> _TASK MATERIAL_
----

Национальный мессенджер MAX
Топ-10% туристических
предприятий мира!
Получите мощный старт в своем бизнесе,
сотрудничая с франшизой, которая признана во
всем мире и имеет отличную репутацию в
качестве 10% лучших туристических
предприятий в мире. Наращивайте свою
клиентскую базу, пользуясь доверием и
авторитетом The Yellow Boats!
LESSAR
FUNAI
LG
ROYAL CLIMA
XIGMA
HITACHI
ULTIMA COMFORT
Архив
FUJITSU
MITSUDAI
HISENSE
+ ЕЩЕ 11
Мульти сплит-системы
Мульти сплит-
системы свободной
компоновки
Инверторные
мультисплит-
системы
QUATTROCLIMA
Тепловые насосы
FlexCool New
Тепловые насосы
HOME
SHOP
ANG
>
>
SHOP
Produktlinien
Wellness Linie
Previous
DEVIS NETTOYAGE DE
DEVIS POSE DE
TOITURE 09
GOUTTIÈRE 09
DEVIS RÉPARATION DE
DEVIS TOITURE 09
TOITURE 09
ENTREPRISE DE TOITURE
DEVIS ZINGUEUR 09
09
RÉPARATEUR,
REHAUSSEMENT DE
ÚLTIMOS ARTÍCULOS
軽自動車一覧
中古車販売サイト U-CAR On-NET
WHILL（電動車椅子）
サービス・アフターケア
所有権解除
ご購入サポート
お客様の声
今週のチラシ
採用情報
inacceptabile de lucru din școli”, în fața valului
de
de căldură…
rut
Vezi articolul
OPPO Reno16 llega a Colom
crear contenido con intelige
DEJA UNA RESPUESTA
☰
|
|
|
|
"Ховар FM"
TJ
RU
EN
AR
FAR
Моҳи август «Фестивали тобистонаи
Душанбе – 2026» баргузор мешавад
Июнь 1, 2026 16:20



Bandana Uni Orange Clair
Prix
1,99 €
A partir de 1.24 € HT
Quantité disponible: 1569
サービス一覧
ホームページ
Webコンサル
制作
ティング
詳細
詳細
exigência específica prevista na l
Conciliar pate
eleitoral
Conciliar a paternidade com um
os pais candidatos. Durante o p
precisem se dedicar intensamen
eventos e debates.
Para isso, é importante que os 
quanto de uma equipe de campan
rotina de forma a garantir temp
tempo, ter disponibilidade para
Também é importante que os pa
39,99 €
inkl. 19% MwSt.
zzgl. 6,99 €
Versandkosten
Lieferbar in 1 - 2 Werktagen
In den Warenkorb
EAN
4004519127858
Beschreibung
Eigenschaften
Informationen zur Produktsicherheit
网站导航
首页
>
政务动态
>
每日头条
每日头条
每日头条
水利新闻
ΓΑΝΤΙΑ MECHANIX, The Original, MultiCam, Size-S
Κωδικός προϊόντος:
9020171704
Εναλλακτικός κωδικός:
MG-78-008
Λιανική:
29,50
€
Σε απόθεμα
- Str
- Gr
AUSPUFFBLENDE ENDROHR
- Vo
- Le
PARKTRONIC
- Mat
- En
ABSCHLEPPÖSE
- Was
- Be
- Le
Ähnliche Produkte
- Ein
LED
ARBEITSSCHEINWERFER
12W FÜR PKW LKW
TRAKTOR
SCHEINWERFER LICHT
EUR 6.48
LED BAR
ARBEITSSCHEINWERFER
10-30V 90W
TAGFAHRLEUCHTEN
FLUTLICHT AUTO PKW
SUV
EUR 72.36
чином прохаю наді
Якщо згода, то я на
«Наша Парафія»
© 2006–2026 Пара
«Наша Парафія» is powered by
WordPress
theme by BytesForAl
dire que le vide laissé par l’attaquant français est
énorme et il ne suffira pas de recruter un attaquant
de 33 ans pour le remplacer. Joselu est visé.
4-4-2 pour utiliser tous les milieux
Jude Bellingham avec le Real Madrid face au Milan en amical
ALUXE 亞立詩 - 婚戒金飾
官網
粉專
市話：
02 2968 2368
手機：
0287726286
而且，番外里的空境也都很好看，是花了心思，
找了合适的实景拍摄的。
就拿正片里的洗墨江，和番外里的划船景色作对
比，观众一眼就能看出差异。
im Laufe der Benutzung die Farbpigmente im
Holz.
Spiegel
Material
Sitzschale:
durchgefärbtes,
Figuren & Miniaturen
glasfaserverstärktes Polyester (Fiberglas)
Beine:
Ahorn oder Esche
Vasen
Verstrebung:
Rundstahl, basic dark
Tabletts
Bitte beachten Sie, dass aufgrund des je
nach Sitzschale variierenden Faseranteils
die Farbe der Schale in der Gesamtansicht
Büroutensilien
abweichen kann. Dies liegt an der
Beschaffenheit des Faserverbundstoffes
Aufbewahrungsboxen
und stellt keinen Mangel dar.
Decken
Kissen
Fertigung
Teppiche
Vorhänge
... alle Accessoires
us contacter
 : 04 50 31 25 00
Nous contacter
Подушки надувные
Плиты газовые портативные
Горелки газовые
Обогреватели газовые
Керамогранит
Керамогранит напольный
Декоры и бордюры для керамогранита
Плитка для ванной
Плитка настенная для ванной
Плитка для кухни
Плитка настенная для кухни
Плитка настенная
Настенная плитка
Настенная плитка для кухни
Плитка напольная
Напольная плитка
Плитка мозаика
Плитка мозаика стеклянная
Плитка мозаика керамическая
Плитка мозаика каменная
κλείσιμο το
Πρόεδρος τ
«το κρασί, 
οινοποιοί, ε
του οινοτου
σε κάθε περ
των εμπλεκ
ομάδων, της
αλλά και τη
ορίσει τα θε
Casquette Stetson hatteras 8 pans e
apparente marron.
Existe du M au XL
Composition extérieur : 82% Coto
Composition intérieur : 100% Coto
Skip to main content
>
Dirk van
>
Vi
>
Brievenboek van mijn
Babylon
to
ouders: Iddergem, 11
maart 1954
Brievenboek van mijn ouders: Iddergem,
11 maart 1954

----

> _BRIEF_
The full set of entries should be copied out exactly as given.

> _THE ANSWER_
Национальный мессенджер MAX
Топ-10% туристических
предприятий мира!
Получите мощный старт в своем бизнесе,
сотрудничая с франшизой, которая признана во
всем мире и имеет отличную репутацию в
качестве 10% лучших туристических
предприятий в мире. Наращивайте свою
клиентскую базу, пользуясь доверием и
авторитетом The Yellow Boats!
LESSAR
FUNAI
LG
ROYAL CLIMA
XIGMA
HITACHI
ULTIMA COMFORT
Архив
FUJITSU
MITSUDAI
HISENSE
+ ЕЩЕ 11
Мульти сплит-системы
Мульти сплит-
системы свободной
компоновки
Инверторные
мультисплит-
системы
QUATTROCLIMA
Тепловые насосы
FlexCool New
Тепловые насосы
HOME
SHOP
ANG
>
>
SHOP
Produktlinien
Wellness Linie
Previous
DEVIS NETTOYAGE DE
DEVIS POSE DE
TOITURE 09
GOUTTIÈRE 09
DEVIS RÉPARATION DE
DEVIS TOITURE 09
TOITURE 09
ENTREPRISE DE TOITURE
DEVIS ZINGUEUR 09
09
RÉPARATEUR,
REHAUSSEMENT DE
ÚLTIMOS ARTÍCULOS
軽自動車一覧
中古車販売サイト U-CAR On-NET
WHILL（電動車椅子）
サービス・アフターケア
所有権解除
ご購入サポート
お客様の声
今週のチラシ
採用情報
inacceptabile de lucru din școli”, în fața valului
de
de căldură…
rut
Vezi articolul
OPPO Reno16 llega a Colom
crear contenido con intelige
DEJA UNA RESPUESTA
☰
|
|
|
|
"Ховар FM"
TJ
RU
EN
AR
FAR
Моҳи август «Фестивали тобистонаи
Душанбе – 2026» баргузор мешавад
Июнь 1, 2026 16:20



Bandana Uni Orange Clair
Prix
1,99 €
A partir de 1.24 € HT
Quantité disponible: 1569
サービス一覧
ホームページ
Webコンサル
制作
ティング
詳細
詳細
exigência específica prevista na l
Conciliar pate
eleitoral
Conciliar a paternidade com um
os pais candidatos. Durante o p
precisem se dedicar intensamen
eventos e debates.
Para isso, é importante que os 
quanto de uma equipe de campan
rotina de forma a garantir temp
tempo, ter disponibilidade para
Também é importante que os pa
39,99 €
inkl. 19% MwSt.
zzgl. 6,99 €
Versandkosten
Lieferbar in 1 - 2 Werktagen
In den Warenkorb
EAN
4004519127858
Beschreibung
Eigenschaften
Informationen zur Produktsicherheit
网站导航
首页
>
政务动态
>
每日头条
每日头条
每日头条
水利新闻
ΓΑΝΤΙΑ MECHANIX, The Original, MultiCam, Size-S
Κωδικός προϊόντος:
9020171704
Εναλλακτικός κωδικός:
MG-78-008
Λιανική:
29,50
€
Σε απόθεμα
- Str
- Gr
AUSPUFFBLENDE ENDROHR
- Vo
- Le
PARKTRONIC
- Mat
- En
ABSCHLEPPÖSE
- Was
- Be
- Le
Ähnliche Produkte
- Ein
LED
ARBEITSSCHEINWERFER
12W FÜR PKW LKW
TRAKTOR
SCHEINWERFER LICHT
EUR 6.48
LED BAR
ARBEITSSCHEINWERFER
10-30V 90W
TAGFAHRLEUCHTEN
FLUTLICHT AUTO PKW
SUV
EUR 72.36
чином прохаю наді
Якщо згода, то я на
«Наша Парафія»
© 2006–2026 Пара
«Наша Парафія» is powered by
WordPress
theme by BytesForAl
dire que le vide laissé par l’attaquant français est
énorme et il ne suffira pas de recruter un attaquant
de 33 ans pour le remplacer. Joselu est visé.
4-4-2 pour utiliser tous les milieux
Jude Bellingham avec le Real Madrid face au Milan en amical
ALUXE 亞立詩 - 婚戒金飾
官網
粉專
市話：
02 2968 2368
手機：
0287726286
而且，番外里的空境也都很好看，是花了心思，
找了合适的实景拍摄的。
就拿正片里的洗墨江，和番外里的划船景色作对
比，观众一眼就能看出差异。
im Laufe der Benutzung die Farbpigmente im
Holz.
Spiegel
Material
Sitzschale:
durchgefärbtes,
Figuren & Miniaturen
glasfaserverstärktes Polyester (Fiberglas)
Beine:
Ahorn oder Esche
Vasen
Verstrebung:
Rundstahl, basic dark
Tabletts
Bitte beachten Sie, dass aufgrund des je
nach Sitzschale variierenden Faseranteils
die Farbe der Schale in der Gesamtansicht
Büroutensilien
abweichen kann. Dies liegt an der
Beschaffenheit des Faserverbundstoffes
Aufbewahrungsboxen
und stellt keinen Mangel dar.
Decken
Kissen
Fertigung
Teppiche
Vorhänge
... alle Accessoires
us contacter
 : 04 50 31 25 00
Nous contacter
Подушки надувные
Плиты газовые портативные
Горелки газовые
Обогреватели газовые
Керамогранит
Керамогранит напольный
Декоры и бордюры для керамогранита
Плитка для ванной
Плитка настенная для ванной
Плитка для кухни
Плитка настенная для кухни
Плитка настенная
Настенная плитка
Настенная плитка для кухни
Плитка напольная
Напольная плитка
Плитка мозаика
Плитка мозаика стеклянная
Плитка мозаика керамическая
Плитка мозаика каменная
κλείσιμο το
Πρόεδρος τ
«το κρασί, 
οινοποιοί, ε
του οινοτου
σε κάθε περ
των εμπλεκ
ομάδων, της
αλλά και τη
ορίσει τα θε
Casquette Stetson hatteras 8 pans e
apparente marron.
Existe du M au XL
Composition extérieur : 82% Coto
Composition intérieur : 100% Coto
Skip to main content
>
Dirk van
>
Vi
>
Brievenboek van mijn
Babylon
to
ouders: Iddergem, 11
maart 1954
Brievenboek van mijn ouders: Iddergem,
11 maart 1954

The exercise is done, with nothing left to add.